Identification with the left is a lot like an embrace of fundamentalist religion. Its premise of moral perfection leaves little room for error after that. Leftists have often abandoned one or more secular and/or spiritual faiths before embracing the left, so the prospect of having to abandon the left as well, in the face of its failings, is often more than they can bear.

So it shouldn't be surprising that what leftists have tended to do since 9/11 is either (a) to deny the significance of those events and the change they require in moral vantage-point or (b) to substitute an imaginary crisis in place of the actual one, a crisis in which the left can continue to claim the moral high ground and leftists can avoid the painful work of changing their minds.

Something like the urine-splashing story is a case-in-point, exhibiting a typical mixture of both tendencies:

(a) Islamists pose no threat.
(b) The Bush administration does.

Neo-Neocon has done us a service in bringing a psychoanalytic perspective to bear on the realm of ideology and ideological change.
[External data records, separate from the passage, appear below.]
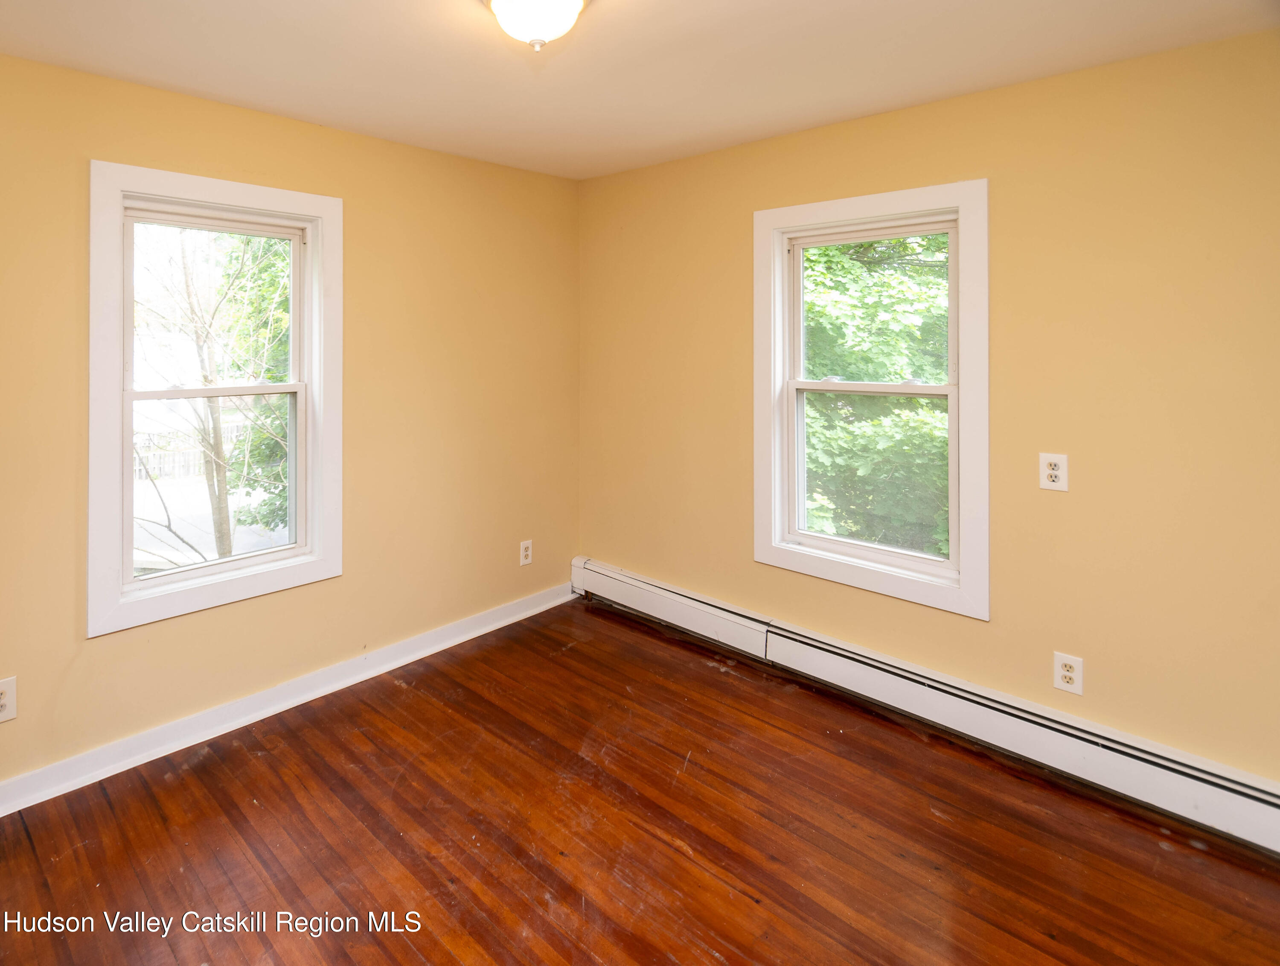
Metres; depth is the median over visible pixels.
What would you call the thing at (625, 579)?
baseboard heater
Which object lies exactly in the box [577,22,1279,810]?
right wall
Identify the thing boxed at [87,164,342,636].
left window
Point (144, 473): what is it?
fence
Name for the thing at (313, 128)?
left wall
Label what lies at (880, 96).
ceiling
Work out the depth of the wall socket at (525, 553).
3.22 m
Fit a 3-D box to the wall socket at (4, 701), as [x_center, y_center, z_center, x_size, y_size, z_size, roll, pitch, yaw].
[-1.794,1.076,1.793,0.081,0.130,0.009,0,0,-44]
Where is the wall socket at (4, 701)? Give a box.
[0,675,16,722]
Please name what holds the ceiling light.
attached to the ceiling
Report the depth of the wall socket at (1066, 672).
1.95 m
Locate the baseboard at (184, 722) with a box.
[0,579,577,819]
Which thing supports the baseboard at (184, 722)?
attached to the left wall at (313, 128)
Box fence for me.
[131,423,248,481]
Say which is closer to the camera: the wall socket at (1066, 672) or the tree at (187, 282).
the wall socket at (1066, 672)
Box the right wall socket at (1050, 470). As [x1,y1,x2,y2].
[1039,451,1068,491]
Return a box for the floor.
[0,597,1279,965]
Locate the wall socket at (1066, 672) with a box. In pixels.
[1052,651,1083,694]
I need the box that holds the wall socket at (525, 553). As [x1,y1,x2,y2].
[519,538,533,565]
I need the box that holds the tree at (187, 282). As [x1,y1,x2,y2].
[132,222,288,566]
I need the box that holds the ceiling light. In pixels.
[481,0,590,51]
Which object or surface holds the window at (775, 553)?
in the right wall at (837, 128)
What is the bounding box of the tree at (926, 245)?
[800,233,951,555]
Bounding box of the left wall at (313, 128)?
[0,38,578,817]
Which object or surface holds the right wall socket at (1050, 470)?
attached to the right wall at (837, 128)
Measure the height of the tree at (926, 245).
7.958 m
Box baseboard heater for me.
[573,556,1279,856]
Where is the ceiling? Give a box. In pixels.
[0,0,1279,180]
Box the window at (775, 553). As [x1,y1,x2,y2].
[753,180,989,619]
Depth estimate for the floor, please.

I don't think that we should refrain from moral judgement of those who hold morally-objectionable views, but I do think that we should remain dispassionate and temper such judgement with a practical understanding of the psychic forces at play within political identification.

Those of us who have ever changed our minds -- and I hope that's all of us -- have a duty to help others to do so as well, which requires understanding of other people's psychological positions.

As a society, we can't afford to let a vulgar polarization of political views prevent us from responding effectively to the threats we face. Our success so far has been mixed, in part because we have yet to rise above that polarization. While I believe that the left is more responsible than the center or the right for our current divisions, I also believe that it does no one any good to let the left set the terms of conversation -- not even the left itself.

At 10:58 AM, June 11, 2005, Blogger Unknown said...

I think the reporters may be overeducated and hoity-toity about their roles, but editors know their job is to sell newspapers (or sell consumers to advertisers) so they make the news as sensationalistic as possible.

I recently emailed a reporter about an anti-white statement in her piece, and she apologized and replied that her editors wrote the statement and insisted on keeping it, over her strenuous and even tearful objections.

There may have been a time when angry readers would stay on, but the MSM is not the only game in town any more. They are losing the game because they haven't realized the rules have changed.